Much of the gain in the top income share went to the top 1 percent of the population. In 1979, they received 9 percent of all income. By 2013, their share grew to 15 percent, more than all the income received by the bottom 40 percent (figure 2). The income measure used in figures 1 and 2 includes realized capital gains, which are sensitive to business cycle fluctuations and to changes in tax rates. Because realized capital gains are a significant income component for the top 1 percent, their income share is more volatile than income shares of other groups.
Top income shares have not reached these levels since the 1920s (figure 3). After falling precipitously during the Great Depression and World War II, the income share of the top 1 percent leveled off during the next three decades. It began climbing again in the 1980s, interrupted only by the 2001 and 2008–09 recessions. Since the stock market rebound, income shares of the top 1 percent have increased again.
A Worldwide Phenomenon
The United States is not the only country with increasing income inequality. Most member countries of the Organisation for Economic Co-operation and Development have experienced the same phenomenon, though to a lesser degree than the United States (figure 4).
The Role of Taxes
The figures so far only consider income before taxes. What happens after we account for taxes?
The US federal tax system is progressive. High-income households pay a larger share of their income in total federal taxes than low-income households (figure 5). State and local taxes, which are not included in this analysis, are much less progressive, and some, such as sales taxes, are regressive (low-income households pay a higher share of their income in sales taxes than high-income households).
Because federal taxes are progressive, the distribution of after-tax income is more equal than income before taxes. High-income households have a slightly smaller share of total income after taxes than their share of income before taxes, while the reverse is true for other income groups (figure 6).
Federal taxes are more progressive than they were 35 years ago. Although the average tax rate for high-income households has varied a lot, the average tax rate for these households was nearly the same in recent years as at its peaks in 1977 and 1995. Meanwhile, the average tax rate for middle- and low-income groups dropped incrementally from the early 1980s through 2007 and then fell dramatically from 2007 through 2009 because of temporary tax cuts enacted in response to the Great Recession. Average rates rebounded as those tax cuts expired, but by 2013, remained well below their 1979 values for those groups (figure 7).

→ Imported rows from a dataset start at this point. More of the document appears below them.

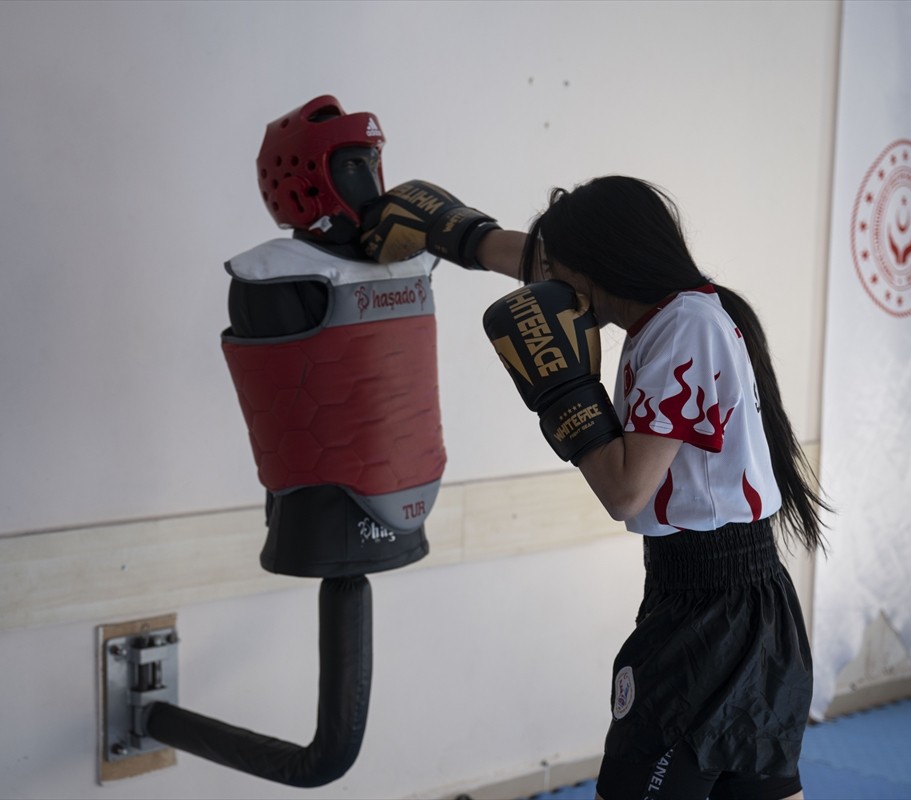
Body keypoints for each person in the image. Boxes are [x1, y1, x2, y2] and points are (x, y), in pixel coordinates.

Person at [362, 177, 830, 800]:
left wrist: (564, 395)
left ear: (602, 262)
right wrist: (454, 234)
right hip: (739, 602)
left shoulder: (685, 328)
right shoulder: (683, 310)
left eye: (559, 267)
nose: (548, 284)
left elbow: (626, 492)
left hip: (709, 616)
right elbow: (529, 258)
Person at [220, 97, 448, 579]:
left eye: (372, 163)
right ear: (301, 181)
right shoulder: (275, 276)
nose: (369, 183)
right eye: (350, 166)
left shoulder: (414, 260)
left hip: (408, 479)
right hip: (320, 511)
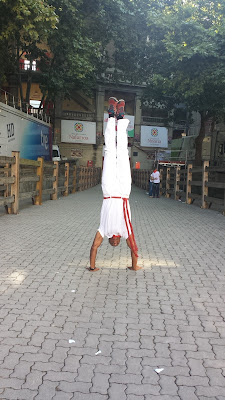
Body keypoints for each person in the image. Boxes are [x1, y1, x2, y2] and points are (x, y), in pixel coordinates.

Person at [89, 97, 142, 272]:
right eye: (117, 243)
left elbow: (94, 247)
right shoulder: (126, 232)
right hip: (124, 191)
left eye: (113, 242)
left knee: (110, 152)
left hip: (109, 190)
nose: (115, 241)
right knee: (122, 151)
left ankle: (112, 116)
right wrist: (134, 266)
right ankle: (121, 117)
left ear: (109, 240)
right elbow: (134, 248)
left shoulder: (103, 231)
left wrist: (92, 267)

Effect of Taxes on Income Inequality
A more progressive tax system would reduce income inequality if nothing else changes. But while federal taxes became more progressive, they also were shrinking relative to before-tax income starting in 2001, thanks to tax cuts during the administrations of George W. Bush and Barack Obama. A lower average tax rate offset the equalizing effect of increased tax progressivity, leaving the effect of federal taxes on income inequality little changed.
A widely used measure of income inequality is the Gini index. The index has a value of zero when income is distributed equally across all income groups and a value of one when the highest income group receives all the income. By this measure, inequality has been consistently lower for after-tax income than for before-tax income (figure 8).

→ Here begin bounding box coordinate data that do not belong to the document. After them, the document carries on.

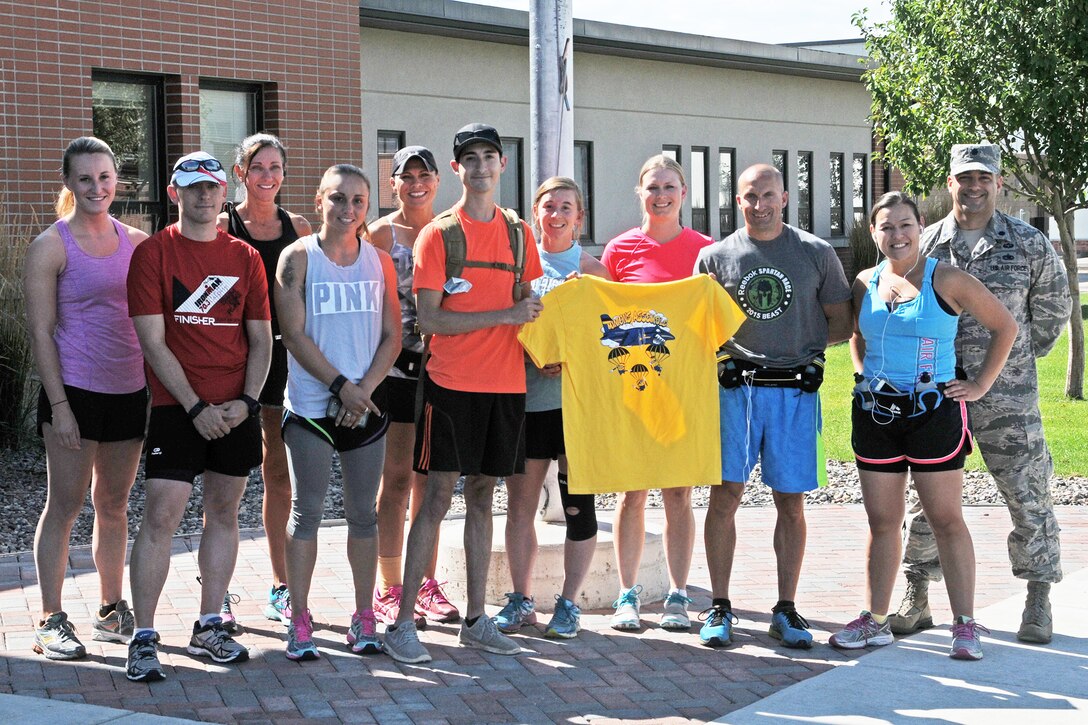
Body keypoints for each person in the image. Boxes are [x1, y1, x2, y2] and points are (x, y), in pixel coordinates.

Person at [891, 143, 1072, 644]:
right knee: (927, 498)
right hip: (937, 393)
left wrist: (1011, 366)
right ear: (949, 183)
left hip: (1007, 397)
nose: (973, 188)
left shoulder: (1028, 243)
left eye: (983, 179)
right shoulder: (924, 243)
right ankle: (918, 593)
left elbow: (1052, 311)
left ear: (997, 184)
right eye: (963, 179)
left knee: (1026, 491)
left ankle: (1038, 598)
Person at [829, 192, 1016, 661]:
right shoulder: (864, 282)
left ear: (921, 226)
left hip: (934, 414)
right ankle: (874, 620)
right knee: (882, 521)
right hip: (876, 416)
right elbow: (856, 334)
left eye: (905, 225)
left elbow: (1004, 326)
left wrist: (978, 385)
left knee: (946, 520)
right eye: (887, 227)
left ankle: (965, 624)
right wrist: (860, 374)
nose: (897, 235)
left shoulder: (946, 278)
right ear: (874, 233)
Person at [382, 123, 543, 664]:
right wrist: (506, 315)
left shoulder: (520, 234)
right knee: (433, 500)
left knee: (482, 497)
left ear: (502, 165)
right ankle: (403, 623)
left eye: (488, 157)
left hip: (506, 386)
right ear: (457, 169)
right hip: (449, 387)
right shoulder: (440, 234)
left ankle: (475, 619)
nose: (479, 167)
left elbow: (531, 307)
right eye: (468, 159)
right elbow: (429, 320)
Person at [124, 151, 272, 682]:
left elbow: (260, 340)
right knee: (161, 516)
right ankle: (143, 637)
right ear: (174, 193)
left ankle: (210, 624)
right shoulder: (153, 254)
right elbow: (152, 342)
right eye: (193, 188)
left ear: (222, 193)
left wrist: (247, 403)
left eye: (212, 187)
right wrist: (194, 408)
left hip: (235, 410)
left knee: (224, 514)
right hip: (176, 408)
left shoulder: (246, 258)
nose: (204, 196)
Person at [695, 163, 852, 649]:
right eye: (749, 196)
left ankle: (786, 608)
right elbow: (699, 330)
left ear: (785, 198)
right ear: (736, 201)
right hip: (736, 392)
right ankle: (719, 605)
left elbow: (842, 324)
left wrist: (800, 350)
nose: (759, 204)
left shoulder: (816, 253)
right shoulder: (713, 258)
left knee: (791, 500)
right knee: (725, 496)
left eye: (768, 195)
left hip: (795, 394)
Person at [24, 137, 149, 660]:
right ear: (68, 183)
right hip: (73, 391)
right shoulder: (51, 245)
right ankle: (51, 619)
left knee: (114, 505)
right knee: (66, 505)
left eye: (105, 177)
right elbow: (40, 331)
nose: (97, 188)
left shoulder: (140, 242)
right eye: (85, 179)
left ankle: (110, 608)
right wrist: (59, 407)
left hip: (129, 391)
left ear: (115, 180)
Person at [274, 164, 400, 660]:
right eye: (338, 199)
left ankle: (363, 616)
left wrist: (363, 389)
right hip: (311, 406)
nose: (347, 210)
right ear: (319, 199)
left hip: (363, 406)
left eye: (358, 201)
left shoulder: (380, 262)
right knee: (306, 513)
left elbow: (393, 335)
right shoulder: (296, 258)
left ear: (367, 207)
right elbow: (294, 334)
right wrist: (339, 386)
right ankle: (300, 619)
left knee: (363, 516)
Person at [600, 154, 713, 632]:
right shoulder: (619, 251)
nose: (661, 195)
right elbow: (604, 321)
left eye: (669, 187)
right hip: (633, 388)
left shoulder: (706, 250)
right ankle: (627, 595)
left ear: (684, 193)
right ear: (639, 193)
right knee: (632, 491)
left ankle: (677, 595)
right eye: (652, 187)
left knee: (678, 493)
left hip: (685, 388)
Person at [493, 177, 610, 639]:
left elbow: (613, 345)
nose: (557, 214)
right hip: (525, 403)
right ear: (535, 214)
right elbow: (503, 329)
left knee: (581, 507)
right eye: (548, 207)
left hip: (578, 409)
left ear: (580, 217)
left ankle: (569, 602)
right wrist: (532, 355)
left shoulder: (595, 271)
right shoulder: (517, 267)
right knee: (519, 507)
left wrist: (573, 355)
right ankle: (521, 600)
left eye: (567, 207)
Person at [216, 133, 312, 630]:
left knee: (278, 474)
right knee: (227, 482)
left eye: (276, 167)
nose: (268, 177)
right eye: (258, 168)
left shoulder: (298, 228)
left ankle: (280, 584)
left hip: (281, 365)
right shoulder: (221, 226)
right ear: (241, 174)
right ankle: (220, 590)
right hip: (231, 365)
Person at [367, 146, 459, 627]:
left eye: (425, 175)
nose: (416, 183)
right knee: (397, 480)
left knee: (433, 481)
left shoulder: (451, 230)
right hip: (396, 373)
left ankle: (425, 580)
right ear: (394, 183)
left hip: (445, 371)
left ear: (438, 180)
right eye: (408, 176)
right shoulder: (380, 234)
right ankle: (389, 586)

The gap between the index for before-tax and after-tax incomes measures how much taxes reduce inequality. The bigger the difference, the more taxes equalize income. The gap closed during the 1980s as taxes relative to income fell more for high-income households than for low-income groups. But as federal taxes became more progressive starting in the 1980s, the gap between before-tax and after-tax income inequality widened. It remains at roughly the pre-1980 level.

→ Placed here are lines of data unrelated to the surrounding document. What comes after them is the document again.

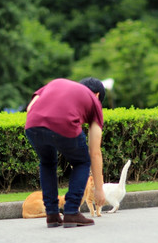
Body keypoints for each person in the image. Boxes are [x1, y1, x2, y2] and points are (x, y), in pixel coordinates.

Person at [24, 78, 107, 228]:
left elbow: (30, 107)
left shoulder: (56, 83)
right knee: (82, 162)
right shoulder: (94, 102)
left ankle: (52, 215)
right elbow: (94, 152)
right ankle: (71, 211)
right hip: (64, 123)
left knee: (47, 162)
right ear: (97, 95)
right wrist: (99, 190)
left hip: (32, 124)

The bottom line is that before-tax income inequality has risen since the 1970s, despite an increase in government transfer payments. Because high-income people pay higher average tax rates than others, federal taxes reduce inequality. But the mitigating effect of taxes is about the same today as before 1980. Thus, after-tax income inequality has increased about as much as before-tax inequality. Taxes have not exacerbated increasing income inequality, but have not done much to offset it.